-- Source passage --
^^^^^^^^
Delights in the Law of the Lord

A couple of the Advent passages from Isaiah* emphasize the theme of the first Psalm. Namely that the Lord guides those who cleave to Him. He guides us with a firm hand, with an interior light, with a Father’s wisdom. Only the guiding hand of God can get us to our true goal.

moses_ten_commandmentsOne of the main themes which Time’s Man of the Year sounds in his famous Apostolic Exhortation is this:

The Church accompanies people through life, helping everyone to find God and follow His plan. Almighty God has a plan for every human being. The plan for each of us is more beautiful and intricate than any human mind can grasp. It is not the Church’s job to have the plan. It’s the Church’s job to help everyone find the plan.

Hence the idea: The Catholic Church does not claim to have all the answers. Because we really don’t. Have all the answers. Only the Lord of infinite mystery has them all. All of us, Pope and bishops and priests and people—all of us have a pilgrim road to follow. All of us must open up our little minds to the light of God, which can put things into perspective in a way we never saw before.

But this is the opposite of moral relativism. To be guided by the loving hand of the Father means obedience. It means obedience to the most ancient truths. Moses received commandments on Mount Sinai from the same God of infinite love Who was born on Christmas morning and Who grew up to speak at length about how He keeps the fires of hell hot for the hypocrites and scoffers and abusers of the innocent.
^^^^^^^^
-- Problems to solve --
(a) According to the reflection, why does the Catholic Church not claim to have all the answers? Reply in one to three sentences.
(b) Retype the part of the reflection that opens with the words containing "moses_ten_commandmentsOne of the" and closes with "never saw before.".
The saved entries have nothing to do with the reflection above.

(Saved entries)
^^^^^^^^
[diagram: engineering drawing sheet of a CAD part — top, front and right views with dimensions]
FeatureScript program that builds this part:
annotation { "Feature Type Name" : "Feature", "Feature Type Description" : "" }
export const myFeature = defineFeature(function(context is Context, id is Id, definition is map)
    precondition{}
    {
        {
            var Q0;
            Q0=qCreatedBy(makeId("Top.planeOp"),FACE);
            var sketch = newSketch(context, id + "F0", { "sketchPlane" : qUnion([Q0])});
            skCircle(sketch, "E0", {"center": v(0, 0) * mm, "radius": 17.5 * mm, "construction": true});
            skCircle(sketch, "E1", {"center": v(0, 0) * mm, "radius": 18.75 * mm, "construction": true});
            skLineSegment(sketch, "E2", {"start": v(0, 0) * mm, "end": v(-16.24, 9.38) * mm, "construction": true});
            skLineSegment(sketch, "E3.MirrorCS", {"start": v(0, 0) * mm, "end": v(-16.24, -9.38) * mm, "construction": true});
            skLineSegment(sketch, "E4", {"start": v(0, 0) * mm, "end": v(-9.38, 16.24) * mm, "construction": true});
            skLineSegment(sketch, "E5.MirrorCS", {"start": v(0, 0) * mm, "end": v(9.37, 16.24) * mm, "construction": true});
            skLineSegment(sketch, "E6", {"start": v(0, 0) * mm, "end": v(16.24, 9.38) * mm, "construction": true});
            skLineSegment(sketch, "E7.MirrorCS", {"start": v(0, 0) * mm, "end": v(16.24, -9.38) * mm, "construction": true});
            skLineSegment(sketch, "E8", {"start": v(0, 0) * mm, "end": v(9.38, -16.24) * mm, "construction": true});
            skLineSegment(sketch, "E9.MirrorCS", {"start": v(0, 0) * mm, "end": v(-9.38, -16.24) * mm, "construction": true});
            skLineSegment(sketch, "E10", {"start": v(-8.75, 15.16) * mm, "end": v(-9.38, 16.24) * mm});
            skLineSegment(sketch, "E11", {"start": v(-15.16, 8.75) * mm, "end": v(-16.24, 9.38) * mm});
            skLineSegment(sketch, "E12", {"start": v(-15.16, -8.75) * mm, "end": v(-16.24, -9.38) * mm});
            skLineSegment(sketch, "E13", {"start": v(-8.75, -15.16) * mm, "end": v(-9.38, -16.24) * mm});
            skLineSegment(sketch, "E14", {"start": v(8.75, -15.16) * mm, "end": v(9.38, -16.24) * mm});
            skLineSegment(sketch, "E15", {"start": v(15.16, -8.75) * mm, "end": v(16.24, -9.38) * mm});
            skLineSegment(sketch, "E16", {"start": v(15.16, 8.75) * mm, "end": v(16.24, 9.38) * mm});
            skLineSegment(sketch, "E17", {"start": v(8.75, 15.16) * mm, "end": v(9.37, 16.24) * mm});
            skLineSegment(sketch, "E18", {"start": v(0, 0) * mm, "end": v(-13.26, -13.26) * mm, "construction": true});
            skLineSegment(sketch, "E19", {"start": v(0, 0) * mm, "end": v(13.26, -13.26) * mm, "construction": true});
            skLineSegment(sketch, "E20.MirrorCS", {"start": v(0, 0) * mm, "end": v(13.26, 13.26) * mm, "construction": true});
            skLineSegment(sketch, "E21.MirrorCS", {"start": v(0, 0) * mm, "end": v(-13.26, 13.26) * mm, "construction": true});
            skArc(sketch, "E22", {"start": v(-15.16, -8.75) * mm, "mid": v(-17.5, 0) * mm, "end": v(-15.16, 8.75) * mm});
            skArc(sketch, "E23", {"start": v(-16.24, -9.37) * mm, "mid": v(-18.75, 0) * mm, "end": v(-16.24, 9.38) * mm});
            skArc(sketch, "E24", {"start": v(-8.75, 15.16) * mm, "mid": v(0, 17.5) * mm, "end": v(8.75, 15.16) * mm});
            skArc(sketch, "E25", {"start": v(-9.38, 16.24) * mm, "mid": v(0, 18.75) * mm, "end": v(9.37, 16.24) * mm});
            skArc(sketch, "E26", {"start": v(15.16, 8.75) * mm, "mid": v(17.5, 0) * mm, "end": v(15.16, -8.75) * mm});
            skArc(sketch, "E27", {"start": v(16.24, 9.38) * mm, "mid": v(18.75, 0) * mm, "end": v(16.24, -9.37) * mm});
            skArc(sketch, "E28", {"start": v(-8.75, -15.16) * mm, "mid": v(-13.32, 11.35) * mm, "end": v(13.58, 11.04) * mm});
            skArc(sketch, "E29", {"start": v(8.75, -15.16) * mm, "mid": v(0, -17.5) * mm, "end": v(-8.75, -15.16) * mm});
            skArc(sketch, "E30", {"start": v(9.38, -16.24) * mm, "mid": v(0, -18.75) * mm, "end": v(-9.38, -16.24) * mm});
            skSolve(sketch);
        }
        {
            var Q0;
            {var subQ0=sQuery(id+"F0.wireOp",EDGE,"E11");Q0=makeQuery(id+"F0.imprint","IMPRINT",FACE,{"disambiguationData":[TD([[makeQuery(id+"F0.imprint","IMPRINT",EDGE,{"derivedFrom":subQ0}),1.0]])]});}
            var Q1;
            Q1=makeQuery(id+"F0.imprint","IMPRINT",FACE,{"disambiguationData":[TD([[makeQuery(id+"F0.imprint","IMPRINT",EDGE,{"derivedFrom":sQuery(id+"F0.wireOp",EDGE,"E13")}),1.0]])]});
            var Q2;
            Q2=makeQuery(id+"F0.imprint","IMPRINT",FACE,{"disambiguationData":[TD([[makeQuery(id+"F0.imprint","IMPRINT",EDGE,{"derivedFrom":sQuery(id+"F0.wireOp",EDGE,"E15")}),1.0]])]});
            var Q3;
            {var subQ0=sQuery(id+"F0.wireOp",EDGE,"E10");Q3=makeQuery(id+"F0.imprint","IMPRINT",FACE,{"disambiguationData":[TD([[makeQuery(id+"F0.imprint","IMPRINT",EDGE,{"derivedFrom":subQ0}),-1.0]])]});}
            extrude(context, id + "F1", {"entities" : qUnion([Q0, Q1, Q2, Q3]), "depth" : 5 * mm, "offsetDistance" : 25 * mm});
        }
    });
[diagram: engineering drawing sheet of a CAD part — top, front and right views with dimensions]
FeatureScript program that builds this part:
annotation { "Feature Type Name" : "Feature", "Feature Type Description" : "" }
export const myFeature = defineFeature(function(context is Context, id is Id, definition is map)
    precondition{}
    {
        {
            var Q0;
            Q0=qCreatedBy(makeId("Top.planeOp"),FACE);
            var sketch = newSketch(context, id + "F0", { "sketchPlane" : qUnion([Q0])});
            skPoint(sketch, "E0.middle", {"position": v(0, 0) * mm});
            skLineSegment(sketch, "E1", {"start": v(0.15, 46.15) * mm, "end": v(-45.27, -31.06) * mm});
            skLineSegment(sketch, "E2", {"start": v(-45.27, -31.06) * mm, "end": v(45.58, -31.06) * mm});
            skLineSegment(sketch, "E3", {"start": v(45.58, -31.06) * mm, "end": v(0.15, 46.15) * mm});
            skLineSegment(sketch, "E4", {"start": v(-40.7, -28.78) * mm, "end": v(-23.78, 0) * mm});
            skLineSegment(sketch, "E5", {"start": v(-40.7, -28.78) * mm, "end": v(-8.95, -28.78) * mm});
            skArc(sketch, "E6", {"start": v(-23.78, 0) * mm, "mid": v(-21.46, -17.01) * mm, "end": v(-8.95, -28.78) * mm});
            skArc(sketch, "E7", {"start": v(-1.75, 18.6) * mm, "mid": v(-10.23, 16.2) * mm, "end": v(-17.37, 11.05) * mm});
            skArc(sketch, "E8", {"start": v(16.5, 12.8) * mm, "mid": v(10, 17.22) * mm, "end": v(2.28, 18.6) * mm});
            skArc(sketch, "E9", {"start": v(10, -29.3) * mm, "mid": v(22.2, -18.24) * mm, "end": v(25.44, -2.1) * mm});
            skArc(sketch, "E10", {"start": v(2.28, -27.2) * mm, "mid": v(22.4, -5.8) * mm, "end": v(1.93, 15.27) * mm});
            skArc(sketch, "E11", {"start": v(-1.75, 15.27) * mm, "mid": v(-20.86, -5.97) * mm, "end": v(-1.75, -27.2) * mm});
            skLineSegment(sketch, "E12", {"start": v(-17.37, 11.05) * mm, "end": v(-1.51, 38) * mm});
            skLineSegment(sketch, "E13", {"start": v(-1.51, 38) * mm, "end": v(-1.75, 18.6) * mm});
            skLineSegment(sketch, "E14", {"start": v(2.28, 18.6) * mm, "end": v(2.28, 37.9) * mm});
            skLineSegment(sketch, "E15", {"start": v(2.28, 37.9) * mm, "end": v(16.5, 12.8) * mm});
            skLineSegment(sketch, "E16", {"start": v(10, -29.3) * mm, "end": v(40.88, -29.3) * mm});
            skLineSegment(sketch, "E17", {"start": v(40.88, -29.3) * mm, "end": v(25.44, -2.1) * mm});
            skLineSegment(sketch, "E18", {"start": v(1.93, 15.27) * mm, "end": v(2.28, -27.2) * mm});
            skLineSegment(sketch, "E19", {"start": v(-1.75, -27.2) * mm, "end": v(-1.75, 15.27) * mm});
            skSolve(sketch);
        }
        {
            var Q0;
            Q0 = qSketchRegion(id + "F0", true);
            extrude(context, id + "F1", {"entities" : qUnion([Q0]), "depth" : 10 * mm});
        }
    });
^^^^^^^^
-- Your written answers --
(a) The Church does not claim to have all the answers because it really doesn't have them; only the Lord of infinite mystery has them all. Its job is not to have the plan God has for each person but to help everyone find that plan.

(b)
moses_ten_commandmentsOne of the main themes which Time’s Man of the Year sounds in his famous Apostolic Exhortation is this:

The Church accompanies people through life, helping everyone to find God and follow His plan. Almighty God has a plan for every human being. The plan for each of us is more beautiful and intricate than any human mind can grasp. It is not the Church’s job to have the plan. It’s the Church’s job to help everyone find the plan.

Hence the idea: The Catholic Church does not claim to have all the answers. Because we really don’t. Have all the answers. Only the Lord of infinite mystery has them all. All of us, Pope and bishops and priests and people—all of us have a pilgrim road to follow. All of us must open up our little minds to the light of God, which can put things into perspective in a way we never saw before.